Your output should be each line from the material below that has the word "parameter".

╭─ Material for this task

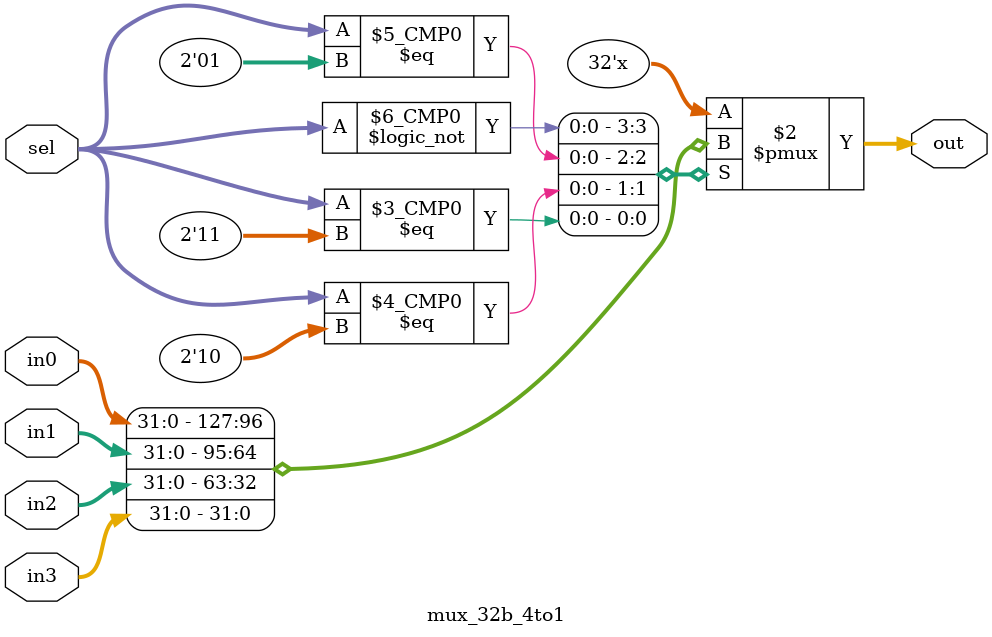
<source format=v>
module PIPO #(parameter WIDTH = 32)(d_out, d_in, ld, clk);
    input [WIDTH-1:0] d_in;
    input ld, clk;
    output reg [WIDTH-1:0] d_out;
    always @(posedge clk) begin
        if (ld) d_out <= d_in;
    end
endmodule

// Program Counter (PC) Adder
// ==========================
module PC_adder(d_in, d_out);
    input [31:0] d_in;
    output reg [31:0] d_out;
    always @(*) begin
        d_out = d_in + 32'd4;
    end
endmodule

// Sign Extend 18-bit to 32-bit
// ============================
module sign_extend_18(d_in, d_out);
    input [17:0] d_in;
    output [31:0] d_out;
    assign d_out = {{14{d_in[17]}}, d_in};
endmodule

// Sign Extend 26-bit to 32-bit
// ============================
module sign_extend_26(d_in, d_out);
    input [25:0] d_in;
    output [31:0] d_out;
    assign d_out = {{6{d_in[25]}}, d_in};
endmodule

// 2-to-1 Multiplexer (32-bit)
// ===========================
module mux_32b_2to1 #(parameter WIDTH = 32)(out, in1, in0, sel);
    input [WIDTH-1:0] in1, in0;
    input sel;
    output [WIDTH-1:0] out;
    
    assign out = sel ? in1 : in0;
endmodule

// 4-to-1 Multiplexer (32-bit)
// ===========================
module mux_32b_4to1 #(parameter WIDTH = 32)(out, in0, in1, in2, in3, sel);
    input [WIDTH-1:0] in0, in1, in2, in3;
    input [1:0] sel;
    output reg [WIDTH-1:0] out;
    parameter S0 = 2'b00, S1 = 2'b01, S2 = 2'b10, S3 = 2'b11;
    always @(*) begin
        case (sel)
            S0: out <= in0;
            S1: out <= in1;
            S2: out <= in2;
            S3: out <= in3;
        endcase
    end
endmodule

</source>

╰─

**Result of this task**
module PIPO #(parameter WIDTH = 32)(d_out, d_in, ld, clk);
module mux_32b_2to1 #(parameter WIDTH = 32)(out, in1, in0, sel);
module mux_32b_4to1 #(parameter WIDTH = 32)(out, in0, in1, in2, in3, sel);
    parameter S0 = 2'b00, S1 = 2'b01, S2 = 2'b10, S3 = 2'b11;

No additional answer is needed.